KalVista Pharma Eye Drug Partnered With Merck Flunks Phase 2 Test

Xconomy Boston — 

A KalVista Pharmaceuticals eye drug at the center of a research collaboration with Merck has failed a mid-stage clinical trial.

KalVista (NASDAQ: KALV) developed its drug, KVD001, to treat diabetic macular edema (DME), a complication of diabetes that can lead to blindness. On Monday, Cambridge, MA-based KalVista said patients treated with the drug, given as a monthly injection to the eye, did not show enough vision improvement after 16 weeks to distance the experimental therapy from a sham treatment.

Merck signed on as a KalVista partner in 2017 after the biotech reported encouraging Phase 1 data. Under the agreement, Merck gained an option to license KVD001 after the completion of a Phase 2 clinical trial financed by the Kenilworth, NJ-based pharmaceutical giant. Merck paid its partner $37 million up front, and agreed to another $715 million in milestone payments pegged to the progress of the KVD001 and other unspecified KalVista drugs.

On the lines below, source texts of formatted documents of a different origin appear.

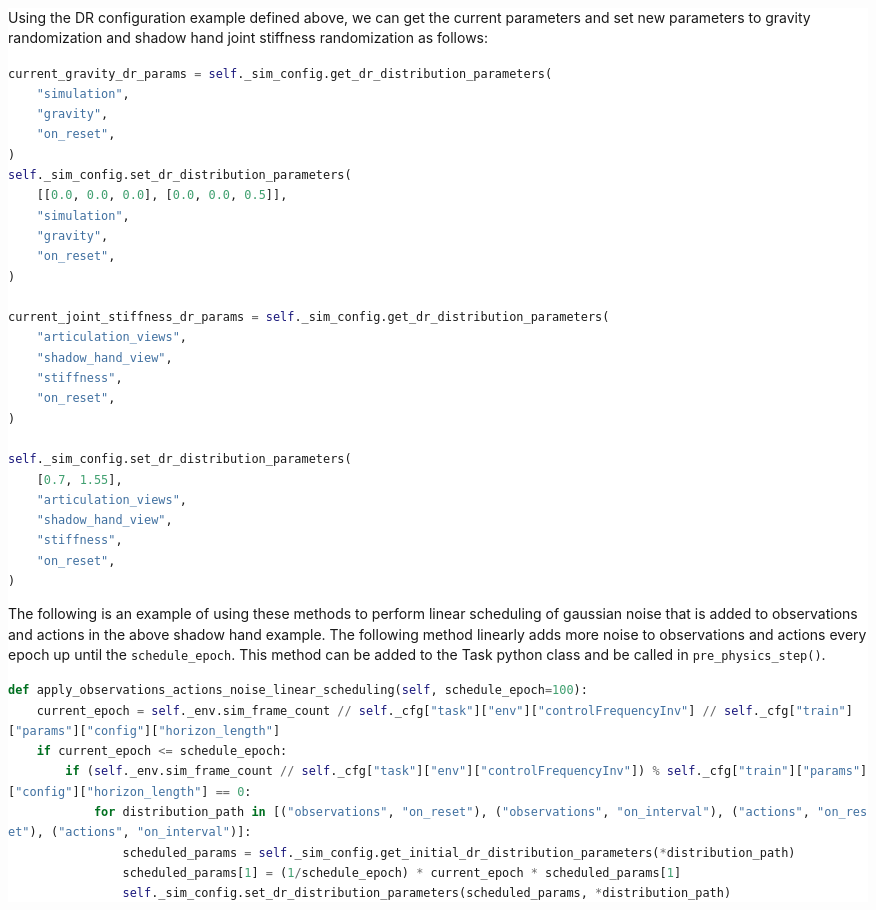 Using the DR configuration example defined above, we can get the current parameters and set new parameters
to gravity randomization and shadow hand joint stiffness randomization as follows:

```python
current_gravity_dr_params = self._sim_config.get_dr_distribution_parameters(
    "simulation", 
    "gravity", 
    "on_reset",
)
self._sim_config.set_dr_distribution_parameters(
    [[0.0, 0.0, 0.0], [0.0, 0.0, 0.5]], 
    "simulation", 
    "gravity", 
    "on_reset",
)

current_joint_stiffness_dr_params = self._sim_config.get_dr_distribution_parameters(
    "articulation_views", 
    "shadow_hand_view", 
    "stiffness", 
    "on_reset",
)

self._sim_config.set_dr_distribution_parameters(
    [0.7, 1.55],
    "articulation_views", 
    "shadow_hand_view", 
    "stiffness", 
    "on_reset",
)
```

The following is an example of using these methods to perform linear scheduling of gaussian noise 
that is added to observations and actions in the above shadow hand example. The following method
linearly adds more noise to observations and actions every epoch up until the `schedule_epoch`.
This method can be added to the Task python class and be called in `pre_physics_step()`.

```python
def apply_observations_actions_noise_linear_scheduling(self, schedule_epoch=100):
    current_epoch = self._env.sim_frame_count // self._cfg["task"]["env"]["controlFrequencyInv"] // self._cfg["train"]["params"]["config"]["horizon_length"]
    if current_epoch <= schedule_epoch:
        if (self._env.sim_frame_count // self._cfg["task"]["env"]["controlFrequencyInv"]) % self._cfg["train"]["params"]["config"]["horizon_length"] == 0:
            for distribution_path in [("observations", "on_reset"), ("observations", "on_interval"), ("actions", "on_reset"), ("actions", "on_interval")]:
                scheduled_params = self._sim_config.get_initial_dr_distribution_parameters(*distribution_path)
                scheduled_params[1] = (1/schedule_epoch) * current_epoch * scheduled_params[1]
                self._sim_config.set_dr_distribution_parameters(scheduled_params, *distribution_path)
```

DME is caused by a buildup of fluid in the macula, which is the center of the retina. This buildup causes the macula to swell and thicken, distorting vision. KalVista hoped its drug could provide another treatment option for patients who don’t respond to a class of drugs called vascular endothelial growth factor (VEGF) inhibitors.

The KalVista drug was developed to block plasma kallikrein, an enzyme that plays a role in inflammation. Though this approach did not succeed in the DME clinical trial, KalVista might have better luck targeting that enzyme to treat another disorder. The company is developing KVD900 to treat the rare disease hereditary angioedema (HAE). The inherited disorder leads to swelling attacks affecting the limbs, face, airway, and intestines. A Phase 2 study is expected to report data in 2020.

In a note to investors, SVB Leerink’s Dae Gon Ha described KVD900 as KalVista’s “more prized asset.” He added that unlike in DME, blocking plasma kallikrein to address HAE is a less risky bet. The enzyme’s role in HAE has been documented in numerous studies, and injectable plasma kallikrein inhibitors for HAE have already reached the market.

But KalVista’s experimental HAE pill has looming competition. An oral plasma kallikrein inhibitor that BioCryst Pharmaceuticals (NASDAQ: BCRX) developed to prevent and treat HAE attacks is now being prepared for FDA review. In its third quarter financial report, the Durham, NC-based biotech said it expects to file its application with the regulator in the fourth quarter of this year.